# Risikokarte und Dammverstärkung



## melisa

Qué significan estas dos plabras: Risikokarte und Dammverstärkung

Dammverstärkung= refuerzo de la presa??
Risikokarte??

Gracias de antemano

Saludos


----------



## beclija

Can you please provide a context? It is very that Risikokarte is used figuratively. Literally, it would be a card with a high risk, like when in Poker you play high on a hand which might well win, but cannot be savely assumed to do so.

(You can answer in Spanish, I can read it, but it's to too poor to write.)


----------



## melisa

Nach nationalen Anstrengungen im Bereich Vorbeugung (Risikokarten und 
Es un texto sobre el fenómeno del Niño
Dammverstärkerung) und Vorsorge auf den verschiedenen Verwaltungsstufen im oktober 97 haben überdurchschnittliche Niederschläge im Dezember letzen Jahres nach einer bislang noch nie gemessenen mittleren Temperatur*-Abweichung von 4.2 Cº Überschwemmungen und Erdrutsche in sehr vielen Provinzen ausgelöst.

-.-.-

▶ _Tarea escrita 1_: Copia literalmente el fragmento del hilo sobre Risikokarte y Dammverstärkung desde "Risikokarte??" hasta "assumed to do so.", ambos incluidos.
▶ _Tarea escrita 2_: En el hilo sobre Risikokarte y Dammverstärkung, beclija escribe en inglés pero dice que se le puede contestar en español. ¿Por qué?
▶ _Tarea escrita 3_: Sigue escribiendo el hilo sobre Risikokarte y Dammverstärkung a partir del último mensaje.

▶ _Datos sin procesar_:

-.-.-

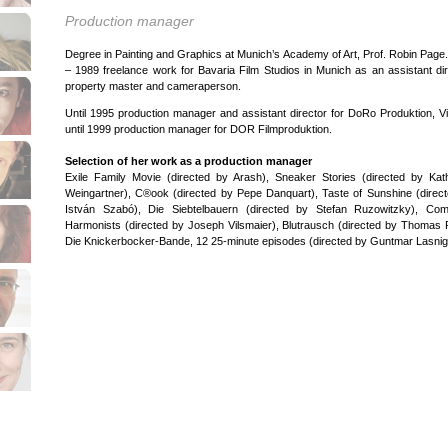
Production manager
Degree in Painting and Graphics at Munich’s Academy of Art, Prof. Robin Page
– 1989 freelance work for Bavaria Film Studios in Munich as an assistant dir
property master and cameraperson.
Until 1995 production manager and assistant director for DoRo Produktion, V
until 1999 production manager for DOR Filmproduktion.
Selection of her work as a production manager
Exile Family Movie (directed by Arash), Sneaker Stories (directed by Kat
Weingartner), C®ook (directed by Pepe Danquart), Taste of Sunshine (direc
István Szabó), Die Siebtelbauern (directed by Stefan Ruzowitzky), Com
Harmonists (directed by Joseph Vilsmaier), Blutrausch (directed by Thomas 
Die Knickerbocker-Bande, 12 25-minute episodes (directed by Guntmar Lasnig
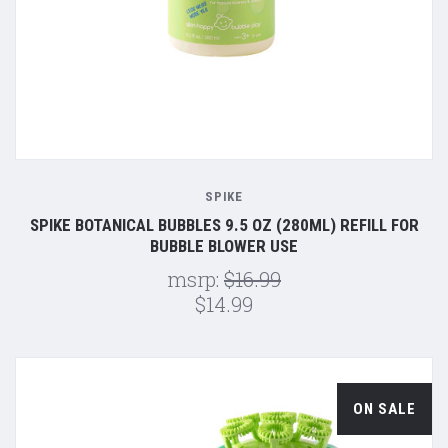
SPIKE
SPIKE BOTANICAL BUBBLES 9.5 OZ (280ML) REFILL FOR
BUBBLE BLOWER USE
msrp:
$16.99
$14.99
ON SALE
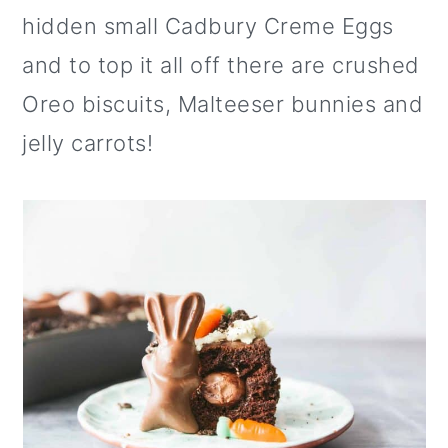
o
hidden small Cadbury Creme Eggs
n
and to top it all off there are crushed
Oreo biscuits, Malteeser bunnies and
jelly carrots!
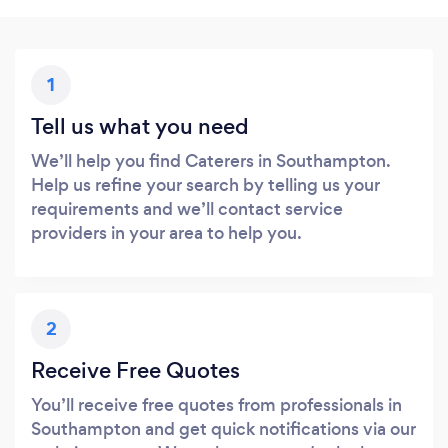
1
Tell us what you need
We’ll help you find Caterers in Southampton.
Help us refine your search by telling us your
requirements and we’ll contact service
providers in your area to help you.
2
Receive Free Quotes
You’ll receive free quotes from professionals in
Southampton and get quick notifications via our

-.-.-

▶ _Respuesta escrita 1_:
Risikokarte??

Gracias de antemano

Saludos


----------



## beclija

Can you please provide a context? It is very that Risikokarte is used figuratively. Literally, it would be a card with a high risk, like when in Poker you play high on a hand which might well win, but cannot be savely assumed to do so.

▶ _Respuesta escrita 2_: beclija puede leer español, pero no lo domina lo suficiente para escribirlo. Por eso acepta respuestas en español y escribe en inglés.

▶ _Respuesta escrita 3_:
----------



## beclija

Oh, I totally misunderstood "Risikokarten"... it is in this context: maps that show which areas are under particularly high risks.

Sorry if I caused some confusion.
Dammverstärkung is the strengthening of dams, as in construction meant to hold back floodings.


----------



## melisa

No problem!
thank you for your help!!

Meli


----------



## Schwichtenhövel

beclija said:
			
		

> Can you please provide a context? It is very that Risikokarte is used figuratively. Literally, it would be a card with a high risk, like when in Poker you play high on a hand which might well win, but cannot be savely assumed to do so.
> 
> (You can answer in Spanish, I can read it, but it's to too poor to write.)


 
_____________________


Está grande esta aclaración. beclija es un perro viejo en los juegos de azar... Ein Poker-Hasardeur. Muß man erst mal drauf kommen.




melisa said:


> Qué significan estas dos plabras: Risikokarte und Dammverstärkung
> 
> Dammverstärkung= refuerzo de la presa??
> Risikokarte??
> 
> Gracias de antemano
> 
> Saludos


 

Pero no creo que es un naipe de póker. Sino que es una mapa que indica las regiones de alto riesgo en cuanto a el ninyo. Pues, la 'Karte' alemán' es, en castellano: tarjeta postal, naipe y MAPA. 

'refuerzo de la presa', esto nos debiera venir como a un Santo Cristo un par de pistolas. Presa es semejante al dique, verdad? No tengo la menor idea, pero: DEBIERA ser exactamente esto.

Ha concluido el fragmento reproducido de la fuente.